By helping prepare the food for each event, the culinary students from SWISSAM learned traditional Native American recipes and cooking techniques they had never before been exposed to.
We served a handmade savory tamale with a traditional New Mexican red chile sauce made from chile pods at the Consul General’s reception and a sweet dessert tamale for the chef’s tasting at SWISSAM. I had to show the Russian guests that we don’t eat the outside of the tamale, (the corn husk), and they loved the corn masa and red chile. Our guests embraced the traditional red chile sauce, even though it was hotter than any of their local dishes. Almost every guest that tried the tamales, said that it was their first time ever eating one, and Chef Whitewater and myself made sure we had enough of them so guests could take several home to share with family members along with our freshly baked blue and white corn bread.
While some of the ingredients and cooking techniques were familiar to the chefs and students, many were new. This cultural exchange impacted both the culinary students who are just launching their careers and the experienced chefs who are established and have forged their own styles. Even without a common language, it was obvious we made an impact on everyone who had experienced the local foods and dishes of our ancestors.
As I reflect on my trip to Russia and the purpose of the diplomatic mission, I think one of the most important messages that resonated with the chefs and culinary students was simple and universal: We are all part of the land from which we come. The food we prepare from each of our regions is place-based and filled with local terroir—the French word for conditions in which food is grown and gives it its unique characteristics. Each of our grandmothers has traditionally prepared foods that are unique to our ecological regions. These ancestral foods have always been prepared sustainably with the traditions of the land from which they come. Today, these foods can be prepared using contemporary artistry and presentation styles from our local regions so our guests can literally “eat the landscape” from which these ingredients come. This is the mission that Chef Whitewater and I have dedicated our culinary careers to, and this is what we are doing with local, regional, New Mexican and Native American ancestral ingredients at Red Mesa Cuisine, in Santa Fe, New Mexico.

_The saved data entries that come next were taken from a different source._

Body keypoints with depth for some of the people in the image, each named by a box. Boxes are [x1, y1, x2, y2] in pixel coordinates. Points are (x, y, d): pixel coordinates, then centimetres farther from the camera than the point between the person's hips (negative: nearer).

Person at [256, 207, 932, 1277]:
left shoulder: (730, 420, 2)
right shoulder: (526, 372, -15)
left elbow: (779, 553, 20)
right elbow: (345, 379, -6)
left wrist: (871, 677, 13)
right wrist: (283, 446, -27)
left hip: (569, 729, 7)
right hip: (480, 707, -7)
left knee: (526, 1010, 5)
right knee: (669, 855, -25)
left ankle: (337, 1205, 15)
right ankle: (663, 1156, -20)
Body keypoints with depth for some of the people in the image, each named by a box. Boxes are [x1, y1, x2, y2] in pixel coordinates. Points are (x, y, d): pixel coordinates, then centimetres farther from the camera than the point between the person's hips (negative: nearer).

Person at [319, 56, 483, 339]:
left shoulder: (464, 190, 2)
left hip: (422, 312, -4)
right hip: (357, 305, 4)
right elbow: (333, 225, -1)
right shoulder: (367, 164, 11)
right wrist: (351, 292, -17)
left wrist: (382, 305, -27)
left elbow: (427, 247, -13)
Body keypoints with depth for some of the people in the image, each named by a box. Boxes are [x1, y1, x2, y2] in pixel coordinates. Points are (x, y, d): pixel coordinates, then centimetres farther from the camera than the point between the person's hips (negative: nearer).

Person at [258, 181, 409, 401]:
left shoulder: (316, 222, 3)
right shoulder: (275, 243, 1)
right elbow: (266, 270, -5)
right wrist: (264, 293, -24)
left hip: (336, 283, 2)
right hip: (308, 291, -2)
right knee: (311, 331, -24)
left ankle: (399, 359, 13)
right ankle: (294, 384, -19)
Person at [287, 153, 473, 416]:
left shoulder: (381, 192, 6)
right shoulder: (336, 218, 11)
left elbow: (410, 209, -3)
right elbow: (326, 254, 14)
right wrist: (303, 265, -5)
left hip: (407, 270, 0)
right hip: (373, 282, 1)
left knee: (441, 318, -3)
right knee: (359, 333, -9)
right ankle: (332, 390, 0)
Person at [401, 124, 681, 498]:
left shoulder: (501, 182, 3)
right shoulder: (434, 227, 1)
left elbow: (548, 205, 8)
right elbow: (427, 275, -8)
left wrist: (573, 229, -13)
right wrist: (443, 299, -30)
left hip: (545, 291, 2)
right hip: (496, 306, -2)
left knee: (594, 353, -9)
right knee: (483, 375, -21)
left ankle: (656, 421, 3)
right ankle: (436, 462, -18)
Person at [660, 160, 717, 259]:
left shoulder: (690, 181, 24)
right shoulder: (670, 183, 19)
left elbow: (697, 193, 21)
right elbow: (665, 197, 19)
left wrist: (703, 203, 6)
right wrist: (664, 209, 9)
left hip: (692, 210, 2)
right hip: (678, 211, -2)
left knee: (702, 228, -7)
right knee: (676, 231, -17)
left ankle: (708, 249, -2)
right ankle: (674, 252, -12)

If we don’t pass meaningful culinary traditions to the next generation, then part of our culture will disappear. Chefs today have a wonderful opportunity to keep alive these crucial and significant culinary traditions for future generations.
Food, in this instance, is the common thread that binds us. It teaches us the importance and value of each other. Food is indeed the essence of life. To find and share that common ground in Russia is remarkable. The relationships that were formed will last forever and the experience of using food as an agent of diplomacy was the perfect medium for these changes to happen.